Maybe, I'm just being rebellious. At this point, it's become more about "choice" with me. Many adoptees weren't given the the luxury of choice when it came to changing our names. I know it's not an end-all solution to identity, and may offer no resolution at all. What it FEELS like, is a step towards becoming the person I chose to be. An assertion of control? Perhaps it's that too, but I have to laugh at that one. Like anyone really has that anyway.
But who knows? I waffle on this daily.
Oanh, THANK YOU! I'll be firing an email your way! Fatima told me the same thing. There could or could not be a lot of meaning in a Vietnamese name. When she broke it down for me, I was blown away. My adoption papers were done in Vietnam and I have a copy in Vietnamese.
Margie, I guess it's that balance thing again and letting them know that they have a choice. Ahhh, there's that word again.
Sue, I know people who "Americanize" their Arab names thinking it will somehow make their lives easier. Stamping "orange" on a "banana" doesn't make it an orange. Okay, bad example, but you know what I mean. I haven't decided yet and who knows what I'll be calling myself from one day to the next. I'm kind of waiting for the dust to settle.
I'm not sure what's going on with the addy.

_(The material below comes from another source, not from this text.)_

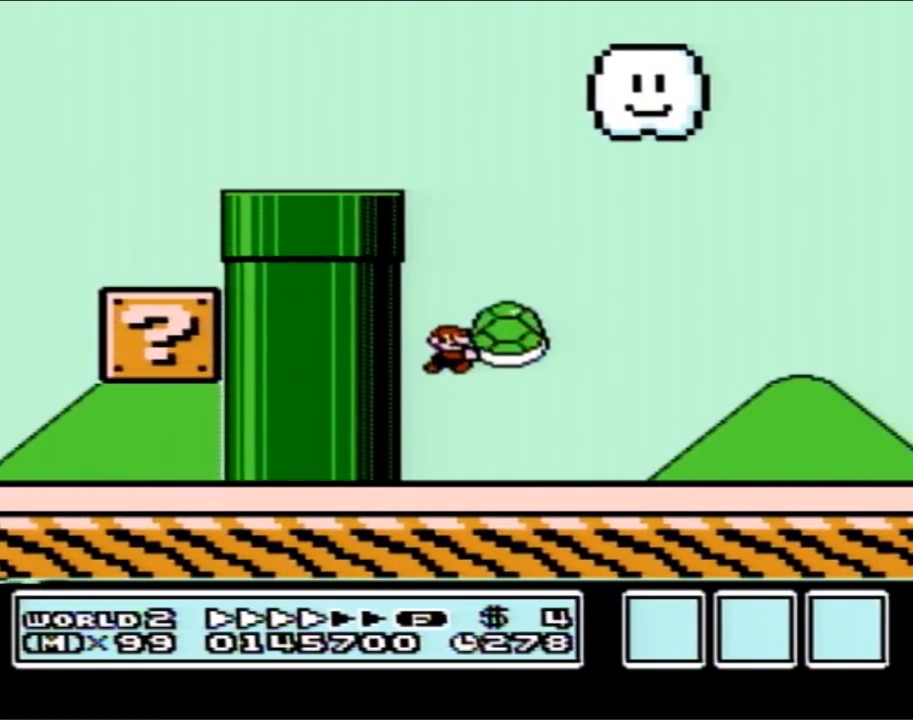
{"buttons": ["B", "DPAD_RIGHT"], "events": []}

Let me know if it's still a problem. WordPress has been acting up lately. The other day, my sidebar looked like it'd been organized by a gorilla.

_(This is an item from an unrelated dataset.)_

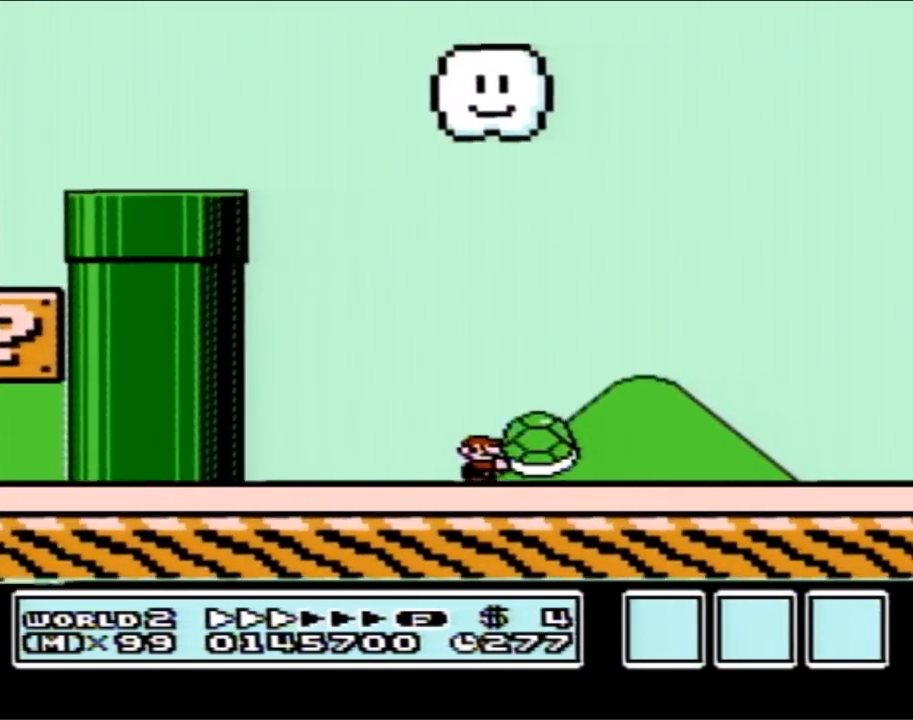
{"buttons": ["B", "DPAD_RIGHT"], "events": []}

Hi Sume you can delete this comment. I succeeded in getting out of the old settings by tossing my browser’s cookies. It wasn’t as messy as it sounds.
salaam sume
yep I wish I could have found the meaning. Inshallah I’ll be hunting in August when I come home but let me know if Oanh finds it first. If you really think the people in the orphanage just slapped that name on you, you could always select a VN name of your choice. But I think Buu Tran sounds pretty
In English your name will be Buu Tran Thi Le. So that means you could be Buu, or Buu Tran to whoever says your name, or if you like, maybe Tran. So it seems you have a lot of choice at least
It’s alright, Sue, I’m glad you figured it out.
Wa Salaam, Fatima. Thank you so much. Given the *cough stories that I’ve been told, I’m not sure one way or the other how I came by the name. I don’t think it matters much as far as whether I choose to take it…or not, but who knows?

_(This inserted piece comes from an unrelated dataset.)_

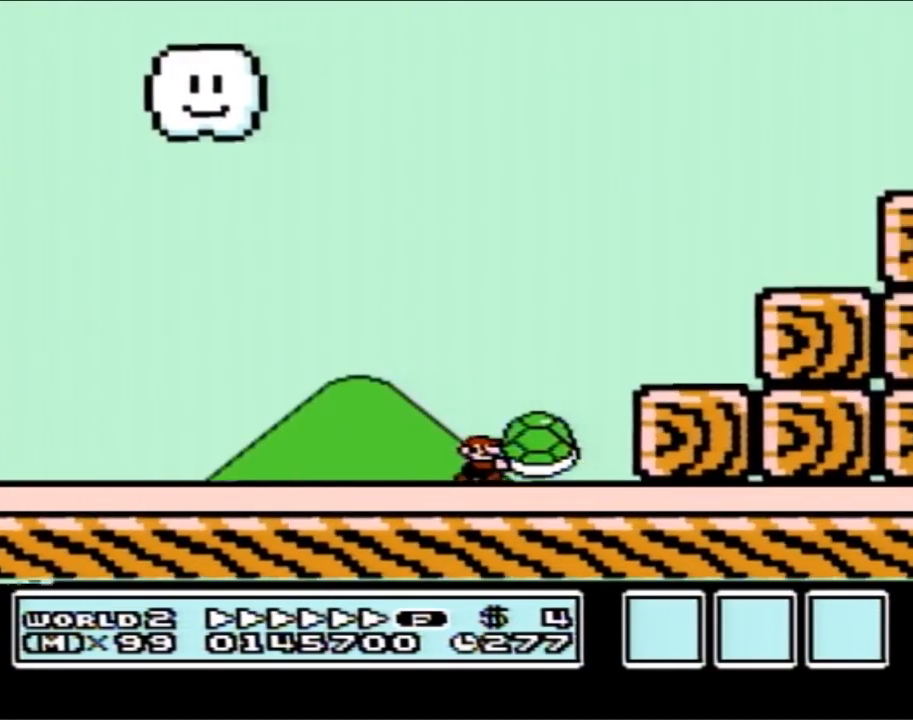
{"buttons": ["A", "B", "DPAD_LEFT"], "events": [[217, "A", "down"], [217, "DPAD_RIGHT", "up"], [250, "DPAD_LEFT", "down"]]}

I like the way it sounds better when you put it that way. I have no idea why.
I’m thinking of taking an “Islamic” name, but not really for Islamic reasons. (besides, what’s an Islamic name anyways, really? Hesham Hassaballa had an interesting post on the topic: http://drhassaballa.blogspot.com/2006/05/new-faith-new-name.html) My name has a good meaning and i know i don’t have to change it, and i won’t. But i might take an “Islamic” nickname to use while traveling. While my name is perfectly fine here in the States, it goes over a bit differently in countries that have been exposed more to British English than American English, and i don’t want to get made fun of. And my middle name means something rather nasty in Farsi, so i’m thinking of substituting an Islamic name for my middle name, and going by that name when i travel, or whenever i decide i want to. I’ve been toying with a name for awhile, but haven’t really decided for sure yet.
Sume -
We are having issues with gmail
Once we’ve sorted them out… I’ll get onto it!
And don’t worry about taking a while (I can see the beginning of your email!) – you know how slow I am!
((Sume))
I was thinking of you, and your curiosity of what your name meant. I did a search for an equivalent of Babelfish with Vietnamese – English translation. I found this: http://www.ksvn.com/anhviet_new.htm . It can also do English to Vietnamese translation. In both, you have to use one word at a time. I won’t tell you what it means, I’ll leave it up to you to decide if you want to find out.